A new dinner series at Venezuelan restaurant Crasqui is bringing together the area’s top Latino chefs to showcase food culture and support immigrants.
The events, taking place monthly from April through November, feature a three-course meal prepared by Ramirez and other chefs including Gustavo Romero of James Beard-finalist Oro by Nixta in Minneapolis and Cristián de Leon of El Sazón in Eagan and Minneapolis and the new Xelas in Stillwater.
The series is called Cena Entre Panas, or “dinner among friends.”
Each dinner is also held in partnership with a local nonprofit, which will receive the funds raised from the event. Many nonprofit partners are centered around the Latino community, and Ramirez said the organizations with a wider mission have agreed to route funds from Cena Entre Panas events toward Latino clients specifically.
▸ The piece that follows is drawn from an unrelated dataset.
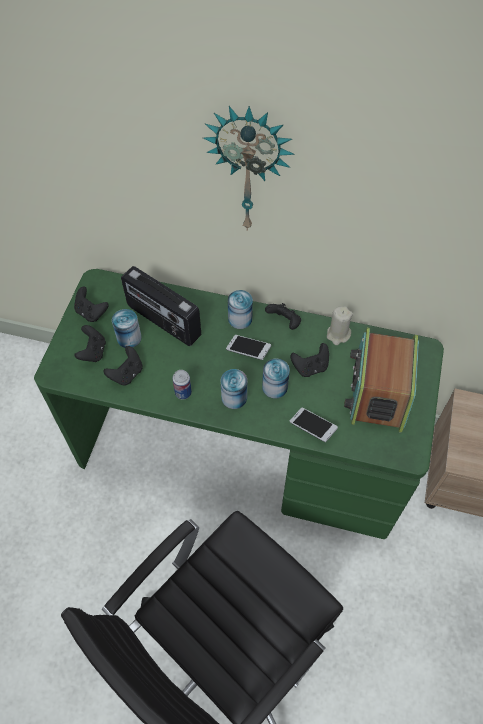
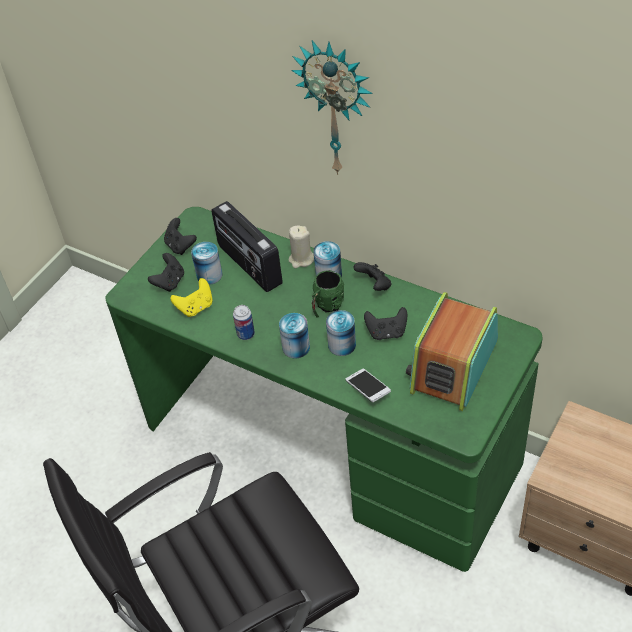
camera: 20 degrees right, 10 degrees down
black game controller [103,346,142,386] -> yellow game controller [170,278,213,317]
phone [226,335,271,360] -> green mug [311,270,344,318]
beige candle [327,306,353,345] -> beige candle moved to [289,226,314,268]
“This idea came from the desperation of helping immigrants in general,” Ramirez said. “I wanted to do this all year as a series, because (difficulties faced by immigrants) are not going to stop. Raising money for a nonprofit for one day is not going to make enough of a difference.”
Each dinner will have two seating times, at 5 p.m. and 7:30 p.m. Tickets are $165 per person, with gratuity included; drinks are extra. Tickets for each dinner will go on sale the day after the previous event; tickets for the inaugural April 23 event are on sale now at crasquirestaurant.com.
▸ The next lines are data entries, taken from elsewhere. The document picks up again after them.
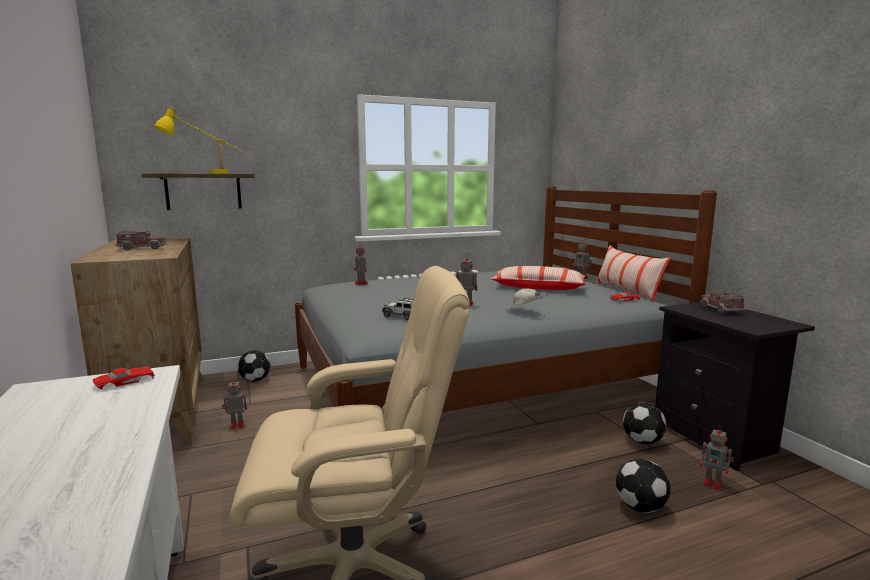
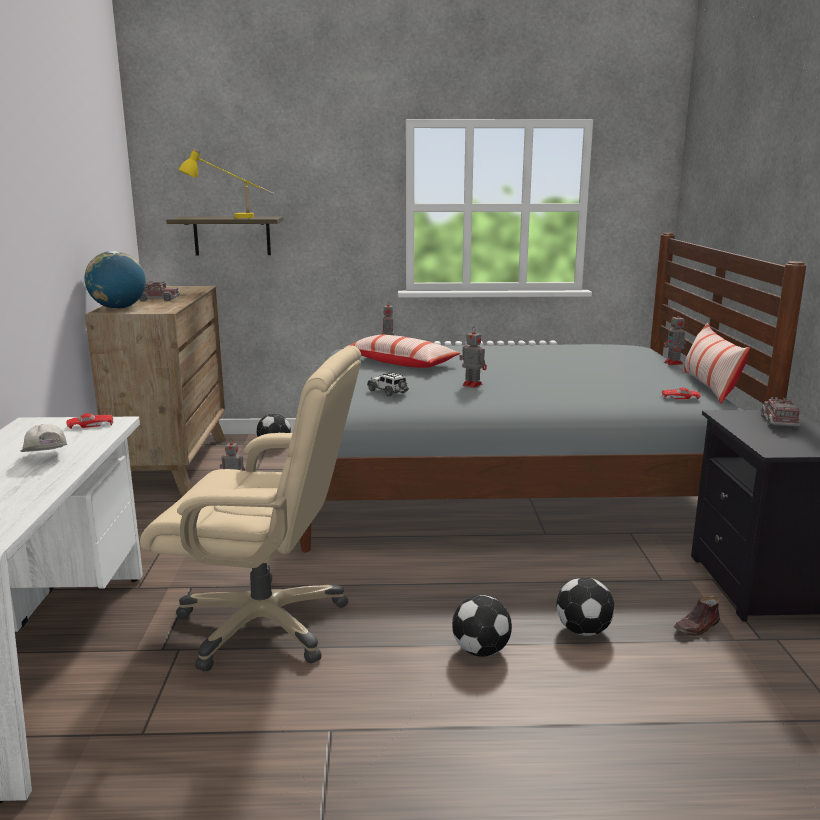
camera: 20 degrees right, 5 degrees up
pillow [491,266,586,290] -> pillow moved to [344,335,460,368]
white cap [506,289,547,309] -> white cap moved to [20,424,67,452]
football [623,403,666,444] -> football moved to [452,595,512,657]
toy robot [700,425,734,490] -> brown shoe [673,597,720,636]
none -> globe [85,251,146,309]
The idea for the dinner series was sparked about a month ago, Ramirez said. In mid-February, nearly nine years after fleeing her home country of Venezuela, Ramirez was approved for political asylum in the U.S. This status solidifies her right to remain in the U.S. without fear of deportation and, in one year, she’ll be eligible to apply for permanent residency, colloquially known as a green card.
She told a few of her regulars at Crasqui, and one started crying.
“We’re not going to lose you,” Ramirez said the customer had told her through tears.
Ramirez is one of the country’s highest-profile Venezuelan chefs, and Crasqui is one of fewer than a handful of fine-dining Venezuelan restaurants in the U.S., she said. And since the restaurant opened in 2023, Ramirez has been intentional about using her space and standing in the community to support advocacy efforts. Earlier this year, she testified to state legislators about the needs of small restaurateurs, and this week, she’s inviting other chefs from the West Side to come together and discuss how they can work together.
“English is my second language, so I don’t use a lot of pretty words and I just get straight to the point,” she joked.
With the Cena Entre Panas series, she said, “the idea is to bring the community together to help the people who need it the most.”